# First 3 smokes on the new CC SG 24



## tx pitmaster (Apr 12, 2021)

I've been pretty busy lately so I haven't been able to post on my 1st 3 smokes on my Camp Chef SG24..

1st smoke was on a spatchcocked chicken. And it turned out OK.. it did turn out kind of dry so gonna have to go to plan B on that.

2nd smoke was a half and full butt.  For the butts I cleaned them up ,  generously put on rub, wrapped in saran wrap  And placed in the refrigerator overnight.   I got up at 3:50, got the smoker going and let it stabilize for 30 minutes and placed the butts into the smoker out about 4:45a at 250.  ( My wife and I are critical of each other's food and therefore she will tell me exactly whither or not the food is good)  I pulled the 1st but at about  1.30p and I pulled the full butt out at about 6:15 p.m. My wife set it was the best pulled pork that she's ever had.  And I thought it was pretty damn good too..!

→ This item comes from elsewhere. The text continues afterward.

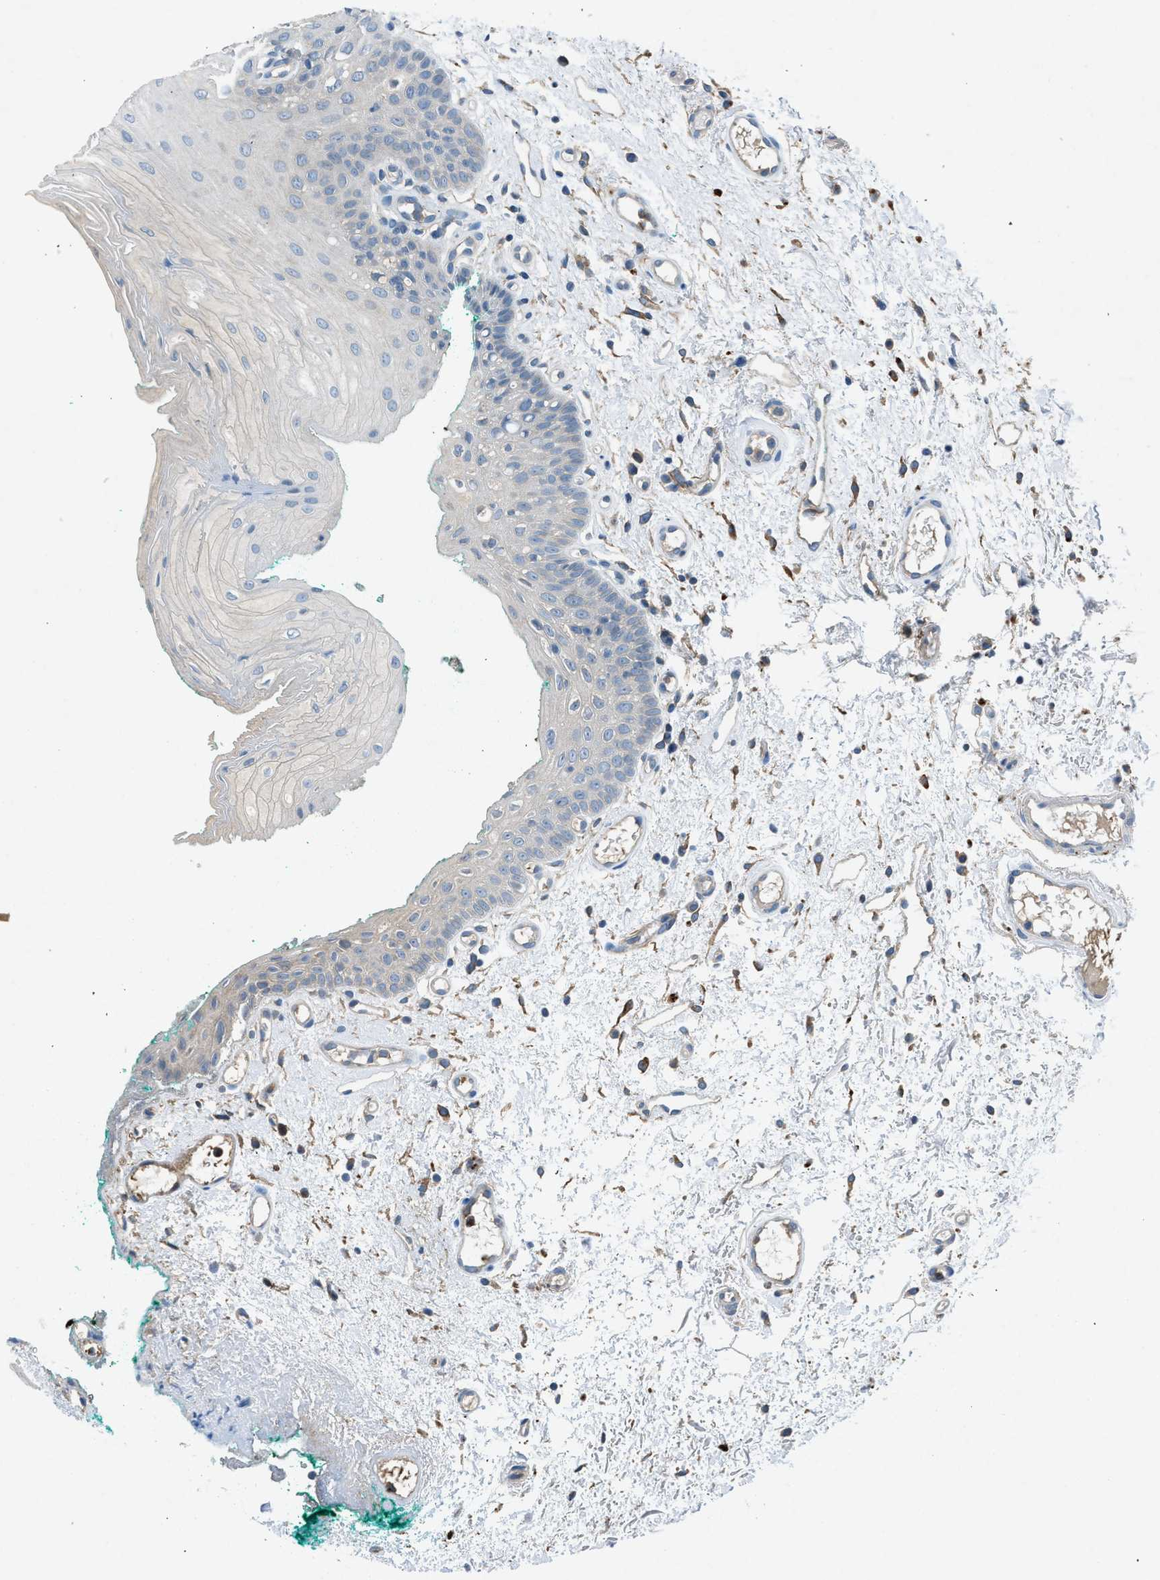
{"staining": {"intensity": "weak", "quantity": "<25%", "location": "cytoplasmic/membranous"}, "tissue": "oral mucosa", "cell_type": "Squamous epithelial cells", "image_type": "normal", "snomed": [{"axis": "morphology", "description": "Normal tissue, NOS"}, {"axis": "morphology", "description": "Squamous cell carcinoma, NOS"}, {"axis": "topography", "description": "Oral tissue"}, {"axis": "topography", "description": "Salivary gland"}, {"axis": "topography", "description": "Head-Neck"}], "caption": "Immunohistochemistry (IHC) image of normal oral mucosa: human oral mucosa stained with DAB shows no significant protein expression in squamous epithelial cells. (Stains: DAB immunohistochemistry (IHC) with hematoxylin counter stain, Microscopy: brightfield microscopy at high magnification).", "gene": "BMP1", "patient": {"sex": "female", "age": 62}}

3rd smoke  was 2 racks ribs.. (Saturday).   I cleaned him up pulled the membrane put the rub on generously on both sides placed in the refrigerator until the morning.   I got the smoker going at 11 put the ribs on at noon  they were ready just about 5:00 p.m.  here's a few pics..

R


----------



## 912smoker (Apr 12, 2021)

Looks like all turned out great ! Did you wrap the ribs or go naked ?


----------



## SmokinAl (Apr 12, 2021)

Everything looks pretty darn good to me!
Al


----------



## JLeonard (Apr 12, 2021)

Nice bit of work there. And the main critic was happy so life is good.
Jim


----------



## tx pitmaster (Apr 13, 2021)

912smoker said:


> Did you wrap the ribs or go naked


always naked..  i've found that's the best way.. then just add sauce when you want.  on the other hand i do KC style also 'once in a while' so i do on those occasions put a little sauce on 1.5 hrs before taking off..

r


----------



## tx pitmaster (Apr 13, 2021)

JLeonard said:


> And the main critic was happy so life is goo


and... that's all that matters.. lol


----------